H. M. Holden, U. S. Dist. Atty., of Houston, Tex.
Adrian Levy, of Galveston, Tex., for defendant.
HUTCHESON, District Judge.
Demurrer to criminal information, charging in count 1 that defendant did, on the 20th day of November, 1923, unlawfully possess certain aigrettes taken from the egret, or heron, in violation of the Migratory Bird Treaty Act of July 3, 1918 (Comp. St. Ann. Supp. 1919, §§ 8837a-8837m), count 2, that she did sell or offer same for sale. The demurrer challenges the information, because it does not allege when or how these aigrettes came into defendant's possession and specifically does not allege that they were taken since the passage of the act.

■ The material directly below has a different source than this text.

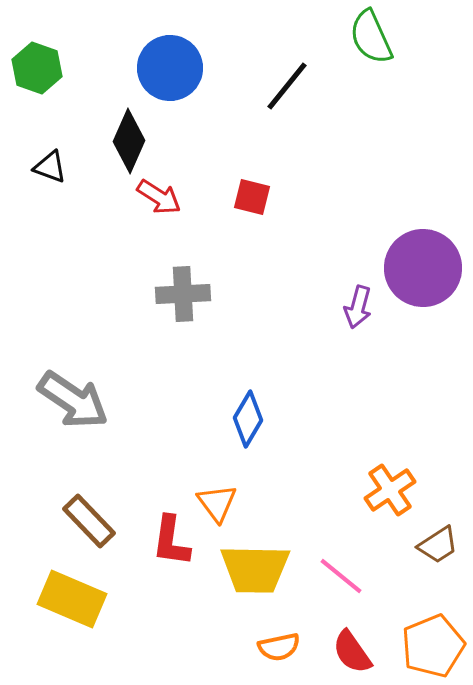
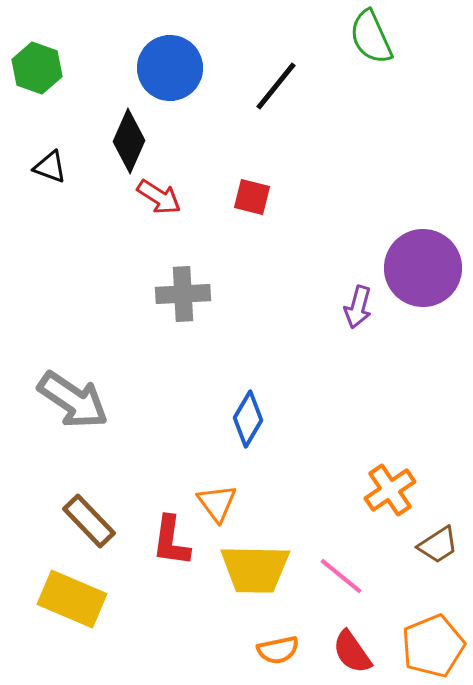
black line: moved 11 px left
orange semicircle: moved 1 px left, 3 px down
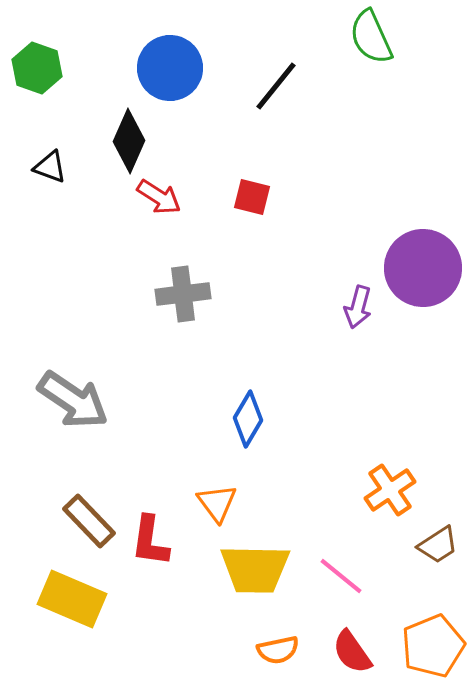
gray cross: rotated 4 degrees counterclockwise
red L-shape: moved 21 px left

The government does not contend that the act penalizes a possession or a sale completed before the taking effect of the act, but it asserts that the act has full prospective operation, so that it is sufficient, to state an offense, merely to charge possession and sale on a date subsequent to the act. With this contention I cannot agree, for neither has Congress so enacted, nor could it. If construed to have the effect contended by the government, it is inconsistent and void, for, whatever might be said as to the power of Congress to make penal the possession and sale of birds rightfully owned and possessed before the enactment of the statute, if Congress had always had the power *421 to prohibit, but had merely never exercised it, the conclusion is inevitable that here Congress cannot so legislate, since it never had any general police power over migratory birds, but derived its whole power from the treaty. United States v. Selkirk (D. C.) 258 F. 775; U. S. v. Thompson (D. C.) 258 F. 257; United States v. Samples (D. C.) 258 F. 479.
It is the duty of a court to construe an act so as to sustain rather than to defeat it. In the light of this principle, the act must be construed as entirely prospective in its operation as to taking or killing birds, and so as not to convert into a penal act either the possession or the sale of a bird, or part of a bird, taken before its enactment. This being so, an information which fails to charge the gist of the offense, the taking of the bird, or part of it, after the enactment, is bad upon demurrer. United States v. Fuld Store Co. (D. C.) 262 F. 836.
Let an order be entered sustaining the demurrer, and giving the United States time within which to amend, in default of which the information will be dismissed.